I have an UIView which is transparent and covers almost the whole screen. I left 50 pixels at the top. It is a child of the View Controller's view.

Underneeth the UIView there's MyView that inherits from UIView, which matches the screen size. And inside this MyView class, I ask for a touch on it very simple with this:

  • (void)touchesBegan:(NSSet *)touches withEvent:(UIEvent *)event { UITouch *touch = [touches anyObject];

    if ([touch view] == self) { NSLog(@"MyView touched"); } }

Now the funny thing is, of course, that if the user touches on the transparent UIView which covers that MyView, I don't get "MyView touched" in the console. But when the user touches the little uncovered area of MyView at the top of the screen, then the touch arrives there.

That's logical to me, because I ask for [touch view] == self. But what if I wanted to know that the rectangular area of that MyView got touched (no matter if indirect or direct)?
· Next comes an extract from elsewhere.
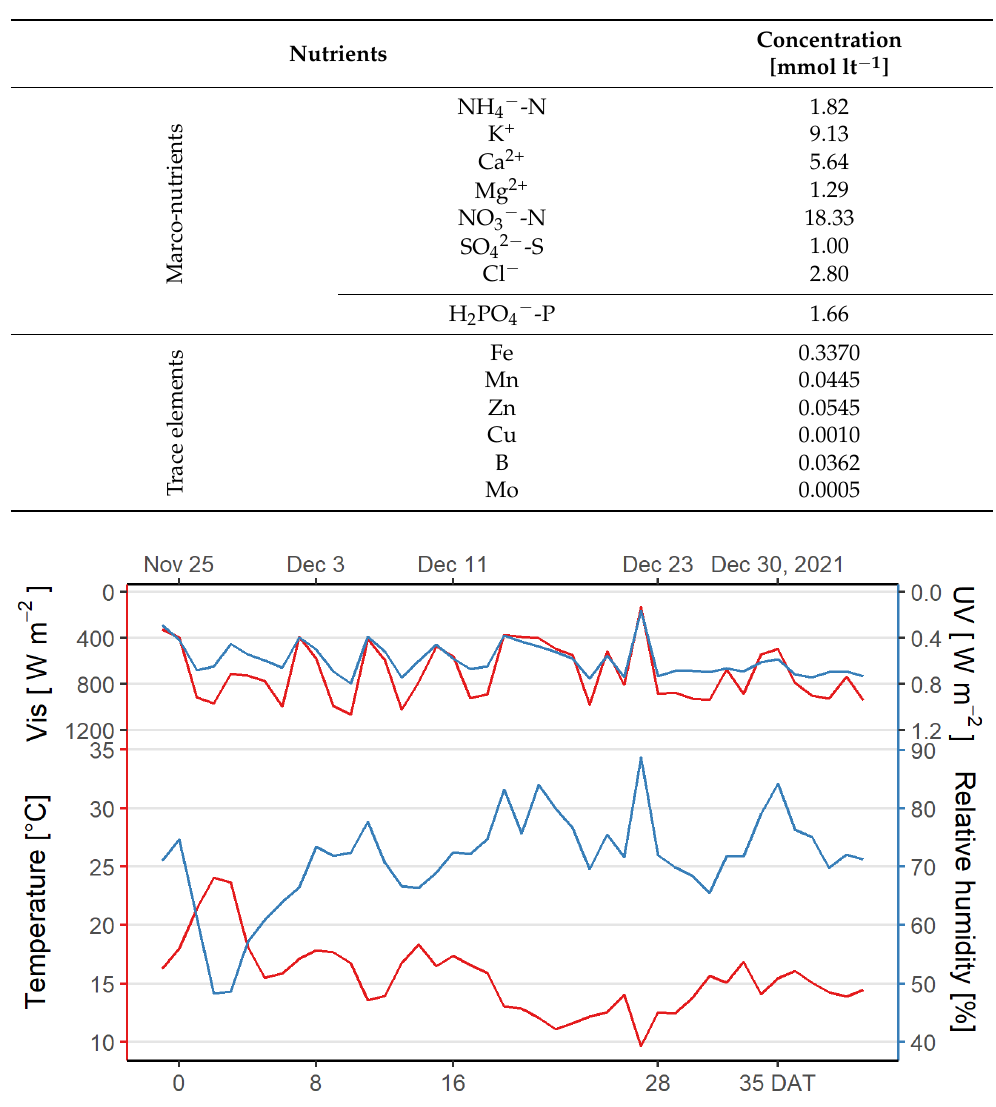
Figure 2. Mean daily air temperature T [ ◦ C], mean daily relative humidity RH [%], and mean daytime irradiance in the visible (Vis) and ultraviolet (UV) spectrum [W m − 2 ] during the cultivation.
Is there a way to catch any touch that appears on the screen/window and then just check if it matches the rectangular area of the view?

+2  A: 

You should study the iPhone Application Programming Guide's section on Touch Events for the background you're looking for. The concept you want to master is the Responder Chain, so also look through the reference on UIResponder to understand what it's doing. You can definitely do everything you're talking about, and the full discussion is in the link above.